What I get from that is that the co-op component is fine but in turn you are restricted to four occupations.


----------



## jwtg (6 Jul 2011)

With regards to which school you will go to- I didn't even apply to RMC. I made it very clear I wanted to go to Civi U for some pretty good reasons........


....and I'm going to RMC Kingston this fall.  You can list off your preferences all you want, and you may or may not get them.  It is entirely up to the CF.  Be prepared to be sent to RMC.


----------



## ballz (6 Jul 2011)

Unlesss it's changed (and I doubt this part has changed because there's not much they can do about it)...

Not if he chooses to do a program that's not offered at RMC.

The CF will select you for a trade, based on your preferences, what they need, how you sit, whether your degree meets the requirement, etc.

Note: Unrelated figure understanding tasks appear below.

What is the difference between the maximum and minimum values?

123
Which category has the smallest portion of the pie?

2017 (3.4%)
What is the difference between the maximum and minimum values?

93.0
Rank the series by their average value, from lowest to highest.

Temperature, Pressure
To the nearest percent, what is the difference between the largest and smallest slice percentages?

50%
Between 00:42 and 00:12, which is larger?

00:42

However, if "x" degree isn't offered at RMC, and you apply for ROTP to do "x" degree in order to become an Infantry O, they won't tell you "you have to do 'y' degree at RMC if you want to become an Infantry O."

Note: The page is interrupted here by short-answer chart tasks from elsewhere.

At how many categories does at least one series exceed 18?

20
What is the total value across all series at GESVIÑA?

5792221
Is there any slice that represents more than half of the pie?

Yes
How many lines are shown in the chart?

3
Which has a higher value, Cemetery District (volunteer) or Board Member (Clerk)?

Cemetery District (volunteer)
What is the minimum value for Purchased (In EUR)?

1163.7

In short, if you are accepted into a program that isn't offered at RMC (if you are accepted into any program anywhere you should include the acceptance letter with your application), and you are a good applicant, you'll be going where that program you were accepted into is offered.


----------



## jwtg (6 Jul 2011)

ballz said:
			
		

> Unlesss it's changed (and I doubt this part has changed because there's not much they can do about it)...
> 
> Not if he chooses to do a program that's not offered at RMC.
> 
> ...



I don't think that's the case.  The program I wanted and was accepted to was not offered at RMC, and when I talked about it with my file manager, he made it clear that the people they were sending to Civ U were applicants who _needed_ degrees that were not offered at RMC (eg. Nursing) or were several years into their degrees already.

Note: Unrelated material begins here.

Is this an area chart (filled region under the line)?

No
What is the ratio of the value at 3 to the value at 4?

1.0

It didn't matter that every program I had been accepted to was not offered at RMC.  Any degree is good for ACSO, so I'm going to RMC.


----------



## aesop081 (6 Jul 2011)

anadyr said:
			
		

> which I will then have to work and therefore have less time to study,



Many of us in the CF have completed / are completing university education on our time off from full-time jobs. A fair number of military folks have completed university courses while deployed overseas.

You got some good explanations here on how ROTP works and i think it is now clear to you now, that studying will be your job and you will get paid for doing it.

As someone who has completed post-secondary courses while deployed, all i can say to you "less time for study" comment is this :   :crybaby:

Welcome to the real world, good luck with your application.


----------